Mass Shootings – Only A U.S. Thing?

In his address to the nation after the Charleston attack, Obama claimed:  “We as a country will have to reckon with the fact that this type of mass violence does not happen in other advanced countries.”  Earlier in the week he spoke of the “unique mayhem that gun violence afflicts upon this nation”.  Another claim by Obama from last Friday: “You don’t see murder on this kind of scale, with this kind of frequency, in any other advanced nation on Earth.”

Senator Harry Reid made a similar statement on June 23rd: “The United States is the only advanced country where this type of mass violence occurs.”

Mass public shootings are defined as incidents that occur in the absence of other criminal activity (robberies, drug deals, et cetera) in which a gun was used to kill four or more victims at a public location within a 24-hour period.

Liberals like to toss around the “fact” that mass public shootings only occur in the United States because of our lax attitudes on gun ownership.  Unfortunately, it’s not true.  Nine of the worst 13 public mass shootings, including the top three, occurred outside the US.

1) Utoya, Norway, July 22, 2011: Anders Behring Breivik used a gun to kill 67 people and wound 110 others.
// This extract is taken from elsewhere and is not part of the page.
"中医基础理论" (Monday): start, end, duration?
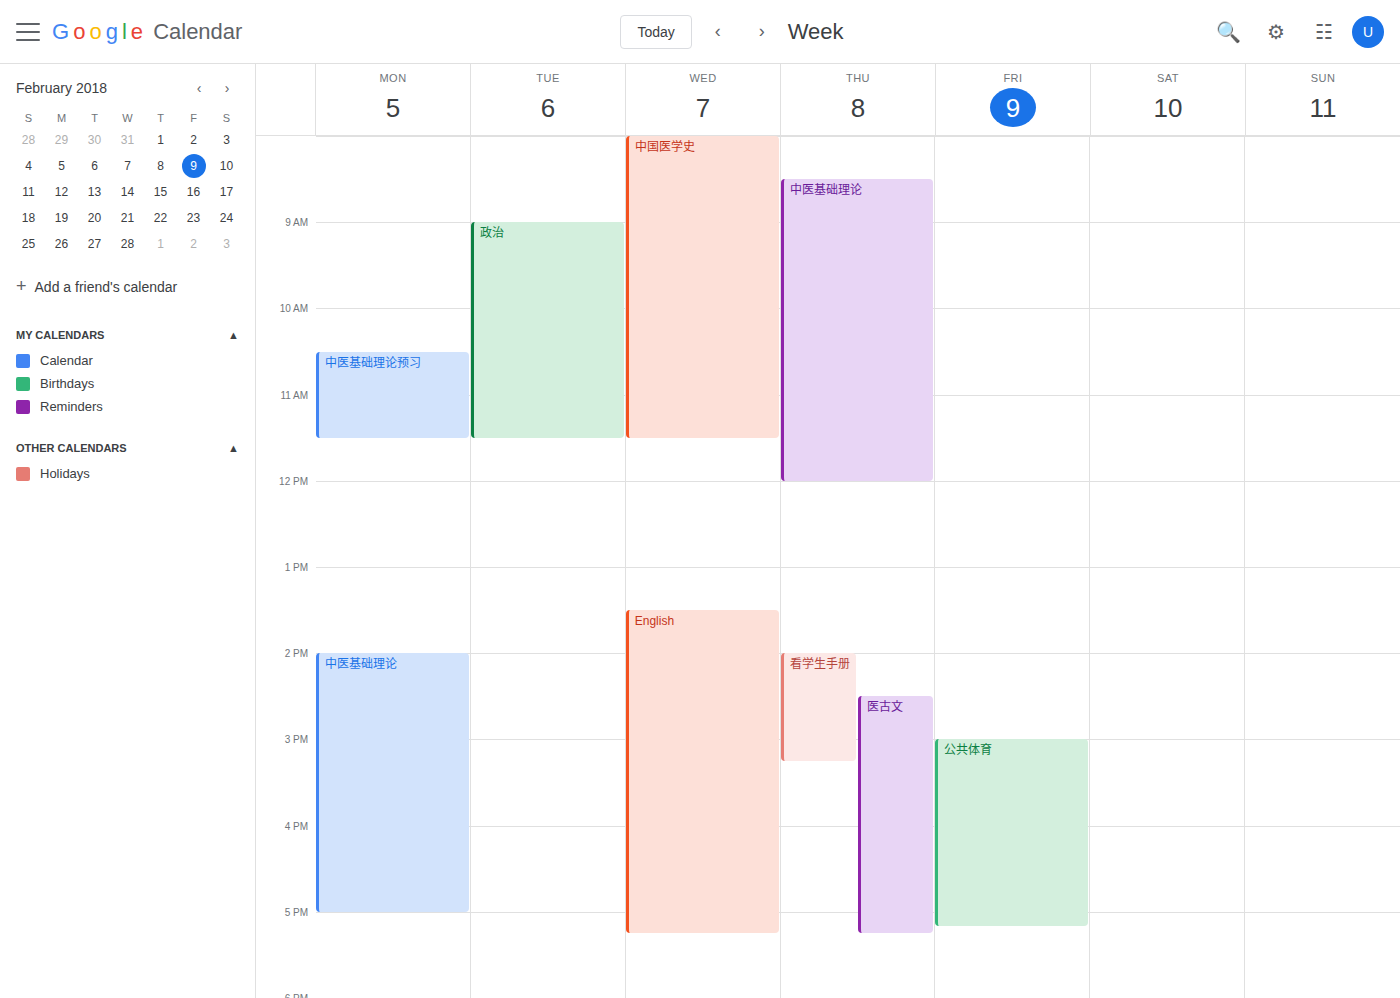
2:00 PM to 5:00 PM, 3 hours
Still others were killed by bombs that Breivik detonated.

2) Sousse, Tunisia, June 26, 2015: Seifeddine Rezgui, a college student, used a gun to kill 39 people at a crowded tourist beach resort at the Imperial Marhaba Hotel.
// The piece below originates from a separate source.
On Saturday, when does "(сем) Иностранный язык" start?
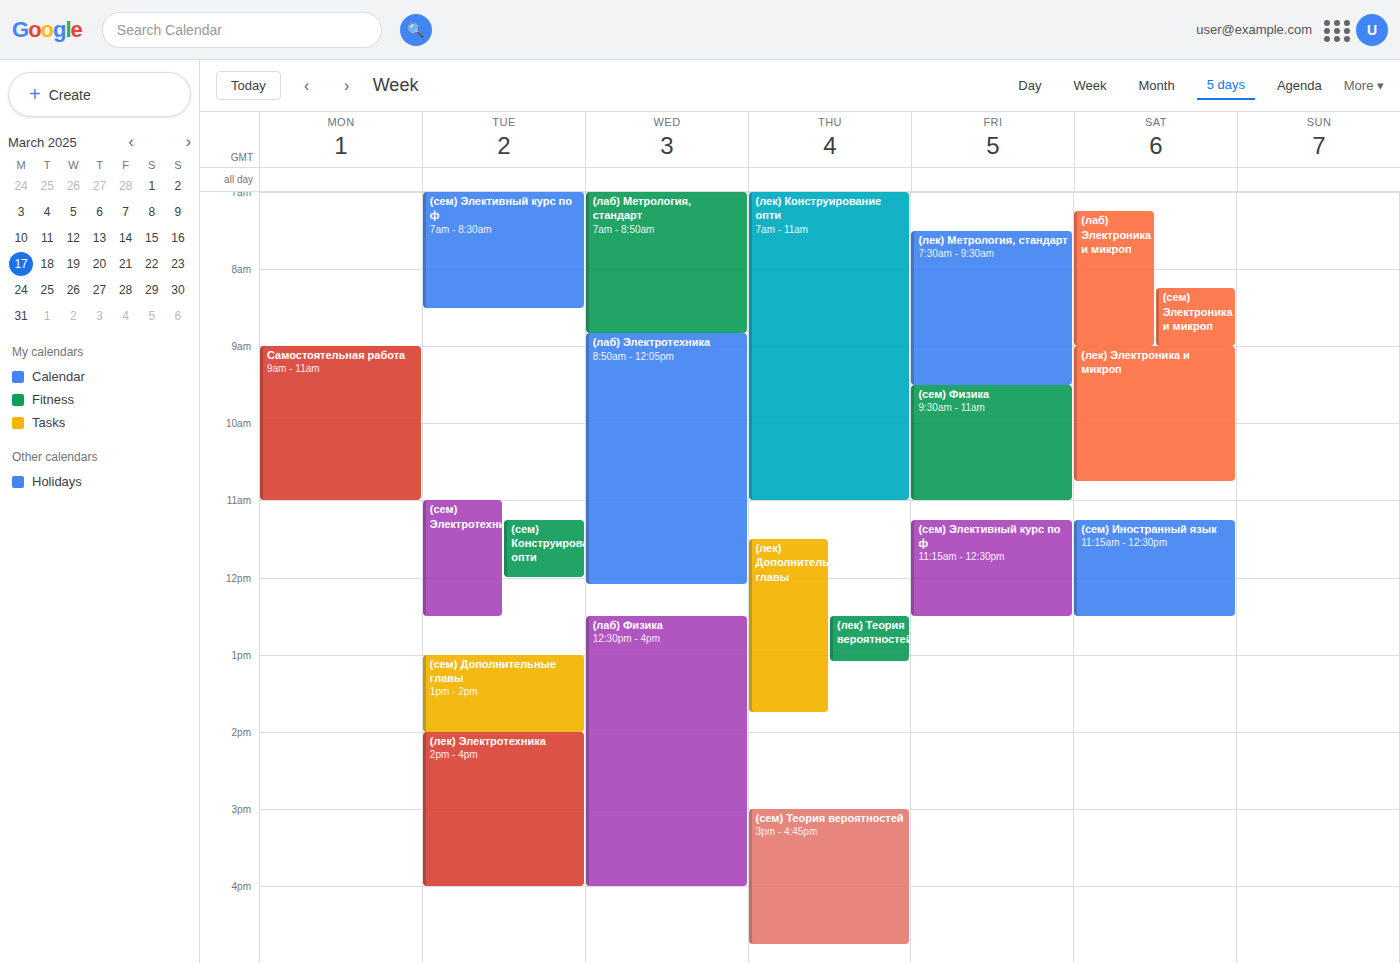
11:15 AM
3) Port Arthur, Tasmania, Australia, April 28 and 29, 1996: Martin Bryant killed 35 people and wounded another 23 at a popular tourist site, the historic Port Arthur former prison colony.

4) Blacksburg, Virginia, USA, April 16, 2007: Seung-Hui Cho killed 32 people and wounded 17 by gun fire at Virginia Tech University.

5) Hebron, Israel, February 25, 1994: Baruch Goldstein killed 29 and wounded 125 Muslim worshippers in an attack on the Cave of the Patriarchs.

6) Newtown, Connecticut, USA, December 14, 2012: 20-year-old Adam Lanza killed 26 people at the Sandy Hook Elementary School.

7) Killeen, Texas, USA, October 16, 1991: George Hennard crashed his pickup truck into the plate glass windows of the Luby Cafeteria and then shot 23 people to death.

8) San Ysidro, California, USA July 18, 1984: James Huberty shot and killed 21 people and wounded another 19 at a McDonald’s restaurant.

9) Erfurt, Germany, April 26, 2002: Robert Steinhäuser, a recent graduate of the Gutenberg-Gymnasium in Erfurt, Germany, killed 18 people.

10) Near Stirling, Scotland, UK, March 13, 1996: Thomas Hamilton killed 17 people at the Dunblane Primary School.

11) Hungerford, UK, August 19, 1987: Michael Robert Ryan killed 16 people, but they occurred at several locations.

12) São Gonçalo do Amarante, Natal, Brazil, May 21, 1997: Genildo Ferreira Do Francais killed 15 people in a small northern Brazilian town.

13) Winnenden, Germany, March 11, 2009: 17-year-old Tim Kretschmer 15 killed at the Winnenden School.

Many of the above countries have gun control laws that are far stricter than anything that could ever be passed here, yet they didn’t stop the shooter.

Mass public shootings are terrible no matter where they happen.  But saying they only happen in the U.S. is not true.